The plates, which should have been destroyed by an explosive charge left in the vehicle, bore the suffix "HD" on the registration number, G74 OHD.
This clue to the van's origin emerged as John Major warned Sinn Fein they would remain isolated as long as the IRA continues to launch attacks like Friday night's mortaring of the biggest British Army base in Germany.
The attack on the Quebec barracks came less than two weeks after the massive bomb which severely damaged the commercial heart of Manchester and injured 206 people.
Army officials said there were no injuries in the latest blast but the attack, involving three mortars, damaged several buildings.
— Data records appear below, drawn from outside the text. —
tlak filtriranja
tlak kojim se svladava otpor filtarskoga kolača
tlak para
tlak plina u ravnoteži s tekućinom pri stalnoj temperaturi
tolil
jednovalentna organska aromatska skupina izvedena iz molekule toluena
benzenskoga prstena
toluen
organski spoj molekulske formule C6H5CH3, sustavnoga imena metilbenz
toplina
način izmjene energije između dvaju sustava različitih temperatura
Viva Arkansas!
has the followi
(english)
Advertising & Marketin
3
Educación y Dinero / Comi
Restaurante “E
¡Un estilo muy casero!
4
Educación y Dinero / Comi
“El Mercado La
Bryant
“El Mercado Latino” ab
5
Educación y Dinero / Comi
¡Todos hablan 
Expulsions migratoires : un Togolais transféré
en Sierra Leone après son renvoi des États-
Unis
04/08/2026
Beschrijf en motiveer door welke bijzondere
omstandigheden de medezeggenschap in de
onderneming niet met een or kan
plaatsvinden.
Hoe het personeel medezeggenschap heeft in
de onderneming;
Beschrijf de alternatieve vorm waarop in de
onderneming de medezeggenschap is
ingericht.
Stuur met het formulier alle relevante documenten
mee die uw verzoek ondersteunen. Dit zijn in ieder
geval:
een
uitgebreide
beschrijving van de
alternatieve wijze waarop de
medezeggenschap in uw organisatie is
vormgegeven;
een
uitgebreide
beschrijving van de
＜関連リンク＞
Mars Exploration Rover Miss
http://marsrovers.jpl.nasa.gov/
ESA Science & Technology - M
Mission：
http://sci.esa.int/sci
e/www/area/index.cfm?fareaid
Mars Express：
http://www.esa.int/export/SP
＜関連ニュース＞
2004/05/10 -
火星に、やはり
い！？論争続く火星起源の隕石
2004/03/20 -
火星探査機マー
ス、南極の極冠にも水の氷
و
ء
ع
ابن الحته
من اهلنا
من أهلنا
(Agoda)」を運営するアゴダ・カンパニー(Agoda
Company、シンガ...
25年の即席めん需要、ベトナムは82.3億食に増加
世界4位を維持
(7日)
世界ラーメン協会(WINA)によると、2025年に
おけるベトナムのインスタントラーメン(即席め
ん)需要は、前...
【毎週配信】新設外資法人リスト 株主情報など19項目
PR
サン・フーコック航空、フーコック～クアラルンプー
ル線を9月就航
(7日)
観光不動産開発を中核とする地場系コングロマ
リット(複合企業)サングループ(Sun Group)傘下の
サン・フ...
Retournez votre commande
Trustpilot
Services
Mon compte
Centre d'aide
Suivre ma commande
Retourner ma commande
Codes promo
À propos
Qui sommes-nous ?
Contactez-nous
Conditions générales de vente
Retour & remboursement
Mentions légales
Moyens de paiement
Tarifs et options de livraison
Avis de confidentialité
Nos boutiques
Mr Major, who yesterday signed a new international pact on combatting terrorism with other world leaders at the G7 summit in Lyon, said: "I think it just indicates the extent to which they [Sinn Fein/IRA] are isolating themselves, isolating themselves from the [peace] process, isolating themselves from world opinion." The terrorists were making a "fatal misjudgement" if they thought they could bomb their way back into talks.
The IRA has yet to claim responsibility, but there is little doubt in London, Belfast or Dublin that the terror group was behind it. Security sources have been warning in recent days of the danger of another attack.
The mortars were aimed at the fuel station on the base but missed. The main damage was to the Roman Catholic chapel, whose windows were blown out.